▸ **WORK TO BE COMPLETED**: Please copy every line of the listing below word for word.

▸ **DATA SECTION**:
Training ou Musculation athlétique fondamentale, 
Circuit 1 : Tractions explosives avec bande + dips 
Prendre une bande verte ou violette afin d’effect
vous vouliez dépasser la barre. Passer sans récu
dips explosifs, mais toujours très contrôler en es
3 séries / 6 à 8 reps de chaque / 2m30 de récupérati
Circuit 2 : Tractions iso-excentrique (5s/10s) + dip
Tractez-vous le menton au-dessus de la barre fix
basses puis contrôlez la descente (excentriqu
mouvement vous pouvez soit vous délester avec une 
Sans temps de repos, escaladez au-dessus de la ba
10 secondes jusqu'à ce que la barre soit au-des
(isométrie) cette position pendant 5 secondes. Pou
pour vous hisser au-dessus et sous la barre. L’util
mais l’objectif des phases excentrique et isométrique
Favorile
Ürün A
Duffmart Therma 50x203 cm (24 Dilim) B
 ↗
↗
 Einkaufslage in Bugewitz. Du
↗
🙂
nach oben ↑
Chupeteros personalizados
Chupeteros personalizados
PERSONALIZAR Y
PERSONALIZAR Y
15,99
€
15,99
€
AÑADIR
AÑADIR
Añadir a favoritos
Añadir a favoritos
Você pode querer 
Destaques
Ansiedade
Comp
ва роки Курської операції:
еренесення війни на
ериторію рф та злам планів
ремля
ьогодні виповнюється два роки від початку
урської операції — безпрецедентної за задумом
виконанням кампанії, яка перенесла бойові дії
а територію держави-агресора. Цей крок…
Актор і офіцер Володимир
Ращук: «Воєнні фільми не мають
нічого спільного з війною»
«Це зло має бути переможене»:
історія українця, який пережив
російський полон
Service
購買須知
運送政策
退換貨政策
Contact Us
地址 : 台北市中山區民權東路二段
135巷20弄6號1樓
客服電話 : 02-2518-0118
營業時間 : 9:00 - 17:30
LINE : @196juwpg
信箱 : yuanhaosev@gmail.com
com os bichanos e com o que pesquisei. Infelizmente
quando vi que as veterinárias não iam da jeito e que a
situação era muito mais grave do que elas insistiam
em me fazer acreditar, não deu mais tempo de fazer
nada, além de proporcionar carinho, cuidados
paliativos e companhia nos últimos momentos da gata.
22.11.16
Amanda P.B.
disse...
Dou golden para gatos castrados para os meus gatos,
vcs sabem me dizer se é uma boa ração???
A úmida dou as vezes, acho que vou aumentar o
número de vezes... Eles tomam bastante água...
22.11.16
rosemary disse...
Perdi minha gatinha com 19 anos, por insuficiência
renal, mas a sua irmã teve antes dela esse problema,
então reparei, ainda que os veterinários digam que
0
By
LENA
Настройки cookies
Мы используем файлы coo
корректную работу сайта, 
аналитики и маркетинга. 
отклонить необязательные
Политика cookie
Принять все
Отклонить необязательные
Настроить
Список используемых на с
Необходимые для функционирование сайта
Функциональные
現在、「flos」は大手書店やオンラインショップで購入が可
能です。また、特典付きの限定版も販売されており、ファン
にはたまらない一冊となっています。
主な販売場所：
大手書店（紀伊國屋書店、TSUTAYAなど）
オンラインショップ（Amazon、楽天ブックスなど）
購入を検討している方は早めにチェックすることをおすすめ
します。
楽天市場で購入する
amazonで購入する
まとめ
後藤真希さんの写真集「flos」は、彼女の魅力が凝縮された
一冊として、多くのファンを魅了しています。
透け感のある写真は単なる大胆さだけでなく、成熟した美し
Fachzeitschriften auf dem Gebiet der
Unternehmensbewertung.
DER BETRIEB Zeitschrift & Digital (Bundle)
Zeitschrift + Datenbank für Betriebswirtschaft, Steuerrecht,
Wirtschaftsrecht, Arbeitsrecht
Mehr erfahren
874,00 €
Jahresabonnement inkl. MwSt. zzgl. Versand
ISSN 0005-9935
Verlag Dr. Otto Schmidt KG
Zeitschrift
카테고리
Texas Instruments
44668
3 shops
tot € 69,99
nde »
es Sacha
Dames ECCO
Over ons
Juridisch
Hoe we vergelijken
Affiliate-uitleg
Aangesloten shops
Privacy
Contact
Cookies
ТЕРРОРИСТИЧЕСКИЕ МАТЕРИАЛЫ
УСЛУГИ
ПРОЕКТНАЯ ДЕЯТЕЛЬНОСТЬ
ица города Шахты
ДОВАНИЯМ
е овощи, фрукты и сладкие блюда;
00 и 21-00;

▸ **SOLUTION TO THE EXERCISE**:
Training ou Musculation athlétique fondamentale, 
Circuit 1 : Tractions explosives avec bande + dips 
Prendre une bande verte ou violette afin d’effect
vous vouliez dépasser la barre. Passer sans récu
dips explosifs, mais toujours très contrôler en es
3 séries / 6 à 8 reps de chaque / 2m30 de récupérati
Circuit 2 : Tractions iso-excentrique (5s/10s) + dip
Tractez-vous le menton au-dessus de la barre fix
basses puis contrôlez la descente (excentriqu
mouvement vous pouvez soit vous délester avec une 
Sans temps de repos, escaladez au-dessus de la ba
10 secondes jusqu'à ce que la barre soit au-des
(isométrie) cette position pendant 5 secondes. Pou
pour vous hisser au-dessus et sous la barre. L’util
mais l’objectif des phases excentrique et isométrique
Favorile
Ürün A
Duffmart Therma 50x203 cm (24 Dilim) B
 ↗
↗
 Einkaufslage in Bugewitz. Du
↗
🙂
nach oben ↑
Chupeteros personalizados
Chupeteros personalizados
PERSONALIZAR Y
PERSONALIZAR Y
15,99
€
15,99
€
AÑADIR
AÑADIR
Añadir a favoritos
Añadir a favoritos
Você pode querer 
Destaques
Ansiedade
Comp
ва роки Курської операції:
еренесення війни на
ериторію рф та злам планів
ремля
ьогодні виповнюється два роки від початку
урської операції — безпрецедентної за задумом
виконанням кампанії, яка перенесла бойові дії
а територію держави-агресора. Цей крок…
Актор і офіцер Володимир
Ращук: «Воєнні фільми не мають
нічого спільного з війною»
«Це зло має бути переможене»:
історія українця, який пережив
російський полон
Service
購買須知
運送政策
退換貨政策
Contact Us
地址 : 台北市中山區民權東路二段
135巷20弄6號1樓
客服電話 : 02-2518-0118
營業時間 : 9:00 - 17:30
LINE : @196juwpg
信箱 : yuanhaosev@gmail.com
com os bichanos e com o que pesquisei. Infelizmente
quando vi que as veterinárias não iam da jeito e que a
situação era muito mais grave do que elas insistiam
em me fazer acreditar, não deu mais tempo de fazer
nada, além de proporcionar carinho, cuidados
paliativos e companhia nos últimos momentos da gata.
22.11.16
Amanda P.B.
disse...
Dou golden para gatos castrados para os meus gatos,
vcs sabem me dizer se é uma boa ração???
A úmida dou as vezes, acho que vou aumentar o
número de vezes... Eles tomam bastante água...
22.11.16
rosemary disse...
Perdi minha gatinha com 19 anos, por insuficiência
renal, mas a sua irmã teve antes dela esse problema,
então reparei, ainda que os veterinários digam que
0
By
LENA
Настройки cookies
Мы используем файлы coo
корректную работу сайта, 
аналитики и маркетинга. 
отклонить необязательные
Политика cookie
Принять все
Отклонить необязательные
Настроить
Список используемых на с
Необходимые для функционирование сайта
Функциональные
現在、「flos」は大手書店やオンラインショップで購入が可
能です。また、特典付きの限定版も販売されており、ファン
にはたまらない一冊となっています。
主な販売場所：
大手書店（紀伊國屋書店、TSUTAYAなど）
オンラインショップ（Amazon、楽天ブックスなど）
購入を検討している方は早めにチェックすることをおすすめ
します。
楽天市場で購入する
amazonで購入する
まとめ
後藤真希さんの写真集「flos」は、彼女の魅力が凝縮された
一冊として、多くのファンを魅了しています。
透け感のある写真は単なる大胆さだけでなく、成熟した美し
Fachzeitschriften auf dem Gebiet der
Unternehmensbewertung.
DER BETRIEB Zeitschrift & Digital (Bundle)
Zeitschrift + Datenbank für Betriebswirtschaft, Steuerrecht,
Wirtschaftsrecht, Arbeitsrecht
Mehr erfahren
874,00 €
Jahresabonnement inkl. MwSt. zzgl. Versand
ISSN 0005-9935
Verlag Dr. Otto Schmidt KG
Zeitschrift
카테고리
Texas Instruments
44668
3 shops
tot € 69,99
nde »
es Sacha
Dames ECCO
Over ons
Juridisch
Hoe we vergelijken
Affiliate-uitleg
Aangesloten shops
Privacy
Contact
Cookies
ТЕРРОРИСТИЧЕСКИЕ МАТЕРИАЛЫ
УСЛУГИ
ПРОЕКТНАЯ ДЕЯТЕЛЬНОСТЬ
ица города Шахты
ДОВАНИЯМ
е овощи, фрукты и сладкие блюда;
00 и 21-00;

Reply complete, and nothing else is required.